Nous sommes en 2284 sur Europa II, satellite de Jupiter (enfin, c'est ce que veut nous faire croire l'auteur). Le professeur Philippe XVI Kelsen met fin à ses jours en coupant le chauffage de sa combinaison spatiale plutôt que de tomber dans les griffes de l'assassin qui le poursuit. Kelsen enquêtait sur le « Réveil d'Ymir ». Sa mort suspecte appelle une autre enquête qui sera, elle, menée par le linguiste Elie IV Merrivale et une jolie étudiante : Eléonore.

Il y a beaucoup à dire sur ce quatrième roman de Nicolas Bouchard, auteur découvert avec le sympathique Terminus Fomalhaut (Encrage). On regrettera tout d'abord la première scène de poursuite, qui aurait dû être haletante, rythmée, et qui se contente (sans doute la faute à un style qui oscille entre le médiocre et l'épouvantable) d'être fort ennuyeuse, sans relief, avec une psychologie à peu près du niveau d'un roman de Jimmy Guieu à l'époque où il écrivait ses œuvres seul. Et puis, dans ce même chapitre, on trouvera, outre des ficelles narratives dignes de la pire littérature de gare (ce personnage que Kelsen connaît et qu'il appelle « elle »), des spéculations scientifiques qui se rapprochent dangereusement du concept révolutionnaire de l'éradication du moustique nocturne au lance-roquettes (notamment les moteurs ioniques sur les propulseurs dorsaux, rien que ça !, comme si des cartouches de gaz comprimé ne pouvaient pas suffire).
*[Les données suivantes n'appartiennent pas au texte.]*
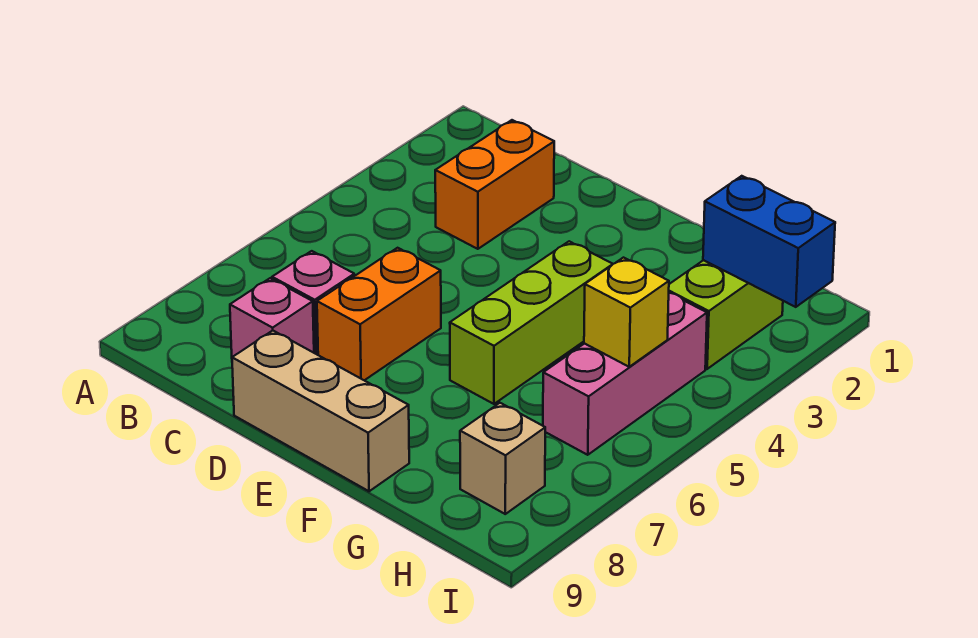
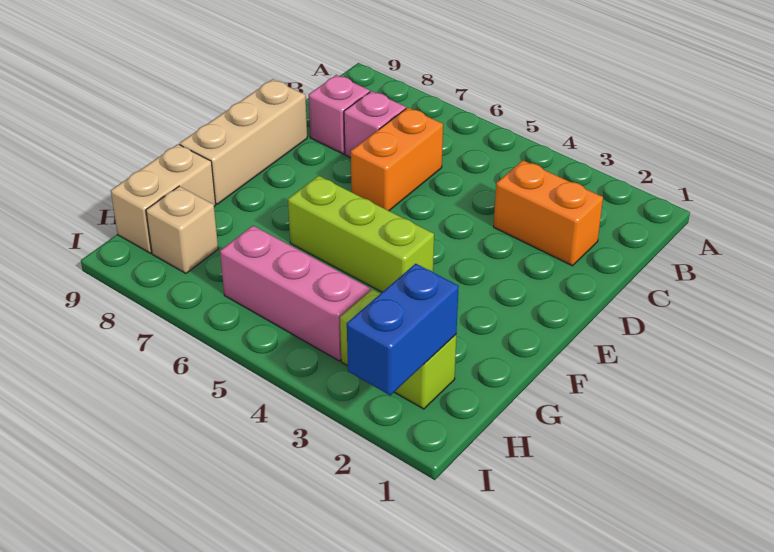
orange brick D6:D7 level 1 -> orange brick C6:D6 level 1
none -> tan brick G9:H9 level 1
yellow brick H5 level 2 -> none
Dommage, car le sujet du livre : le langage et la description d'une société coupée entre universitaires plénipotentiaires et hors cursus aurait pu donner un très bon polar-SF. Mais comparé à des œuvres comme Babel 17 de Samuel Delany ou encore Les Langages de Pao de Jack Vance, Le Réveil d'Ymir fait bien pâle figure, surtout à 110 FF/16,77 € (alors que vous trouverez les ouvrages sus-cités en poche). Il serait bon que les éditeurs de tous poils (notamment Bragelonne, Mnémos et Nestiveqnen, qui vient de battre un record en publiant un gros navet de Claire Panier à 159 FF) cessent de publier à plus de 15 euros les « petits bouquins sympas sans plus » qui ont fait les grandes heures du Fleuve Noir « Anticipation ». Il y a un vrai danger à publier en grand format des romans qui ne le méritent pas : à force de se foutre de la gueule du lecteur, il finit par changer de fournisseur.

La Reine de Vendôme

La Reine de Vendôme est le premier volume du cycle éponyme de Colin Marchika, dont le second et dernier opus sortira en février 2002. On y suit un dénommé Eyr à la cours de la reine Sémiramis. Mais qui est Eyr ? Un aventurier ? Un conteur ? Visiblement, il s'agit du rejeton du magicien Manitardès, mais aussi du dépositaire des dernières volontés du Chevalier Corneille. Il sera au centre de toutes les intrigues qui animent le royaume. Et dans les dernières lignes de ce premier volume, comme dans Fight Club, vous aurez une révélation…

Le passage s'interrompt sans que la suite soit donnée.